Connecting Radical Mental Health and Occupy
It’s easy to see connections between radical mental health and the Occupy movement. After all, both movements are challenging the objectification of persons and nature at large. In the radical mental health movement, we raise our voices against the mainstream mental health system in which our complex experiences are objectified into labels that fit cookie-cutter understandings of mental health. In the Occupy movement, we raise our voices against the corporate-centered culture where our lives are treated as objects whose purpose is to bring financial gain to corporations.
The injustice in the mental health system closely intertwines with the injustice that results from corporatocracy. To begin with, our mental distress is always inseparable from the socioeconomic circumstances that we are in. Further, pharmaceutical corporations exploit our insecurities as an opportunity for revenue growth. In addition to advertising drugs as an effective tool to fix a “chemical imbalance,” corporate influence corrupts the powers that be in the mental health system. Time and again we find out about financial ties between pharmaceutical companies, researchers, and members of the working groups for the Diagnostic and Statistical Manual of Mental Disorders (DSM) that is used to categorize and pathologize our psyches. Moreover, the government does little to regulate corporate greed, as the Food and Drug Administration (FDA) relies on research conducted by the pharmaceutical corporations when approving new drugs. These corporations are driven to maximize shareholder value, rather than follow the Hippocratic Oath to “do no harm.”
When corporations that prioritize productivity over community are culturally and politically sanctified, challenging the status quo seems all the more difficult. However, through social protest—whether with Occupy or radical mental health—we take a step against the accepted paradigm to reclaim our humanity and community. Given that we are putting our real selves on the line, we may become stressed. We may be hurt. We may be traumatized. That is why it is important to learn how to give and take care of ourselves, through mutual support and community. It’s fundamentally important to try to match our process in doing this work with the product that we are collectively seeking.
The Occupy movement weaves together the struggles of communities who refuse to go on carrying the burdens of an unjust economic structure; burdens that land especially in bodies that are poor, of color, female, queer, trans, and/or differently abled.
And burdens that can manifest as madness.
Yet, backed by a medico-industrial complex that profits from turning injustice into sickness, these mad expressions are framed as an individual’s “mental illness,” diverting critical attention from our crazy- making world. Such mainstream approaches are therefore both product and tool of imperialism, capitalism, neoliberalism, and securitization; those very systems that many within Occupy are striving to undo.

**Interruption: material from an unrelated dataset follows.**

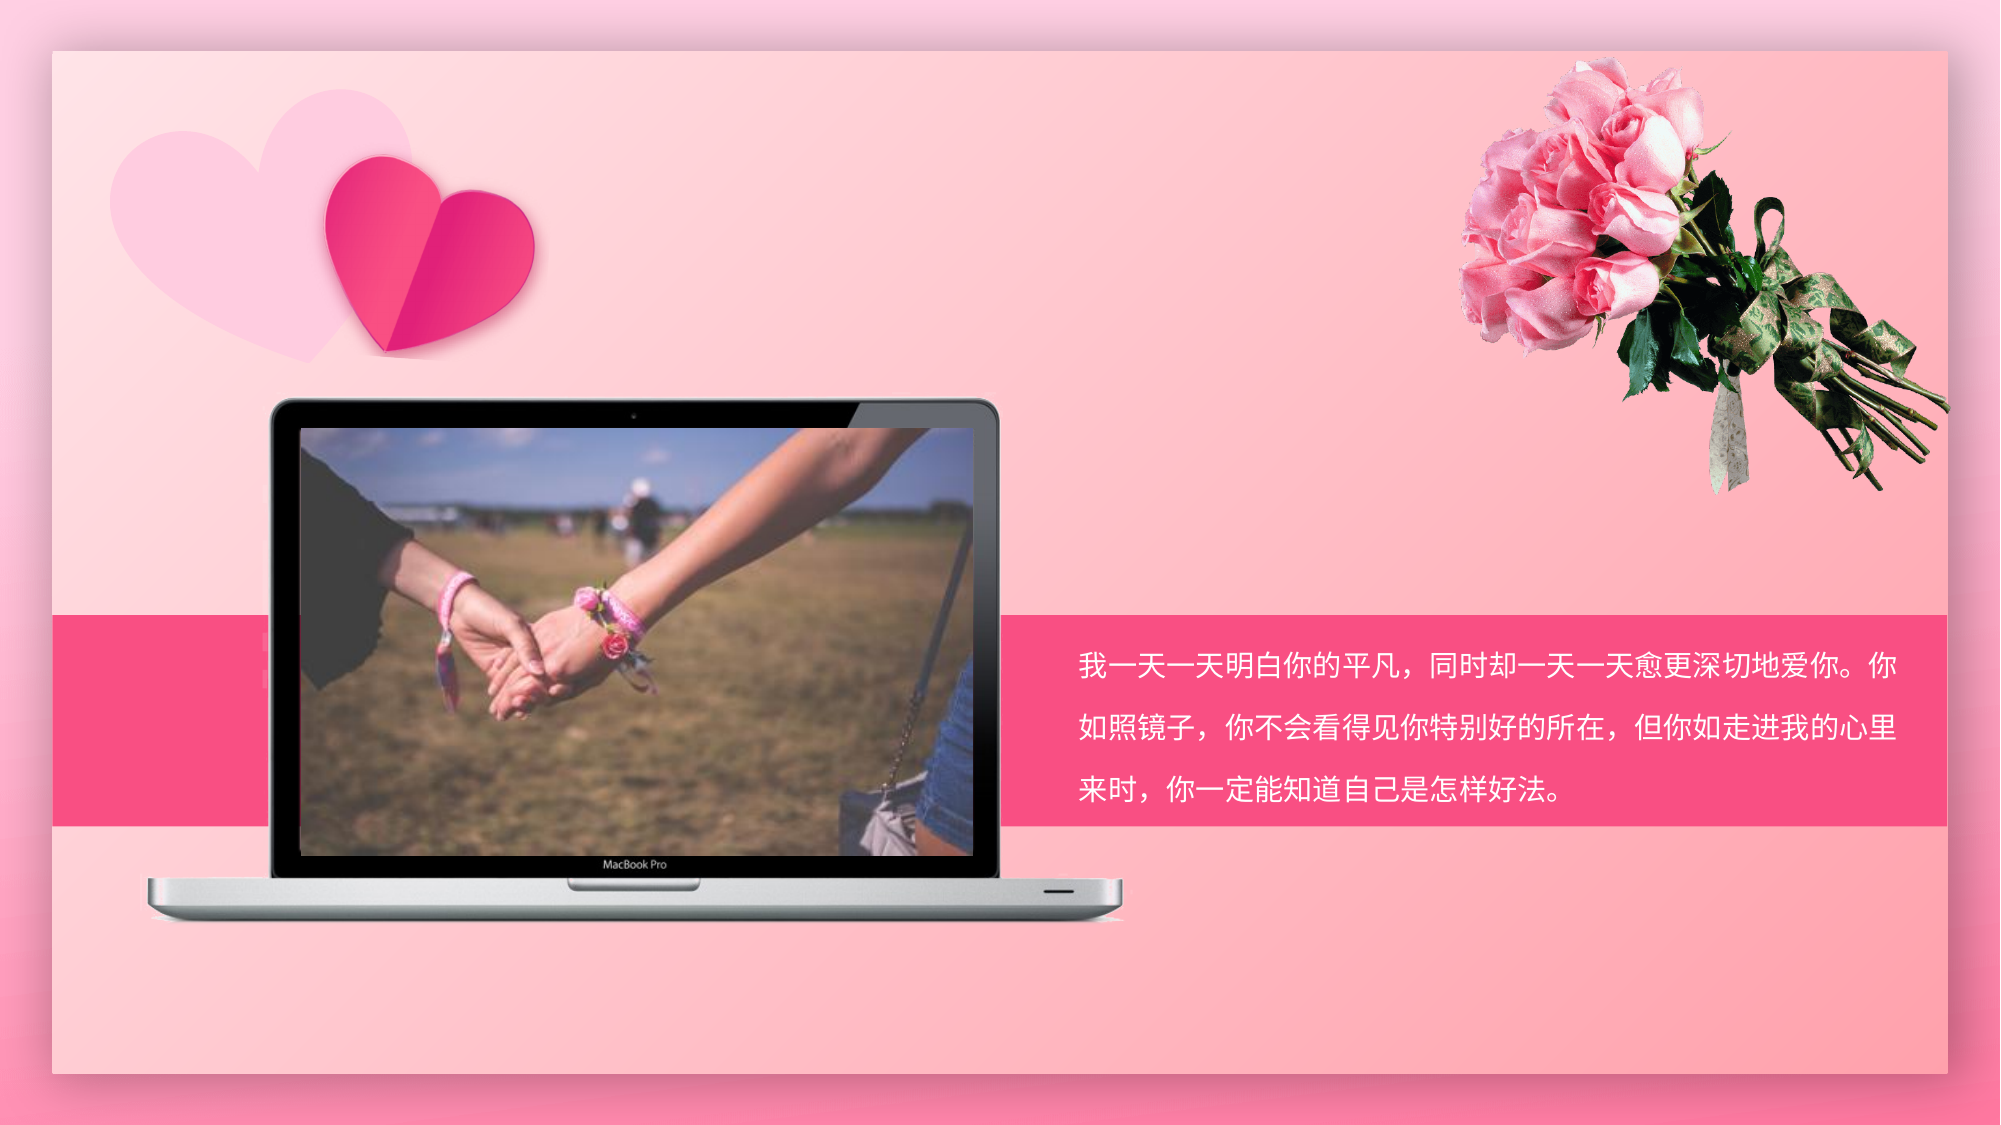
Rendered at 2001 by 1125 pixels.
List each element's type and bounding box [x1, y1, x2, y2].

It follows that madness connects deeply with Occupy. Yet, conflated with aggression, it is instead increasingly seen as a threat that needs to be screened out or eliminated. Such an approach ignores that the vast majority of madness is not violent (in fact, madness is much more affiliated with surviving violence) and that the vast majority of violence is considered “rational” (the violent actions of the state, corporations, white supremacy, and patriarchy, for example). In addition, sentiments within Occupy which criminalize and scapegoat ‘the crazies’ often seem to be primarily targeted towards participants who are homeless and/or people of color. These sentiments are racist and classist assumptions, distracting from the ever-present threat of police brutality, and depicting Occupy as divided and unstable to “the outside.”
As a site of solidarity, violence of all kinds is clearly not okay within Occupy; there needs to be a process of accountability for harmful words and actions. However, violence does not have to be diagnosed as “mental illness,” and would benefit from being addressed in consultation with the communities who are being blamed.
We are working hard to create a space within Occupy for diverse connections, particularly as mad voices disproportionately represent bodies already marginalized and policed by society. We have been organizing for mad justice, and offering social and emotional support on site to all protesters—no matter what form their protest takes— through written materials, teach-ins, counseling, peer support, medic training, and community building.
Using a lens of diversity, protest, and community, radical psych sees madness as containing seeds of expertise, imagination, and change. It offers learning and growth to Occupy, and deserves to be actively included (not just tolerated) in “the 99 percent.” For we all desire, require revolution.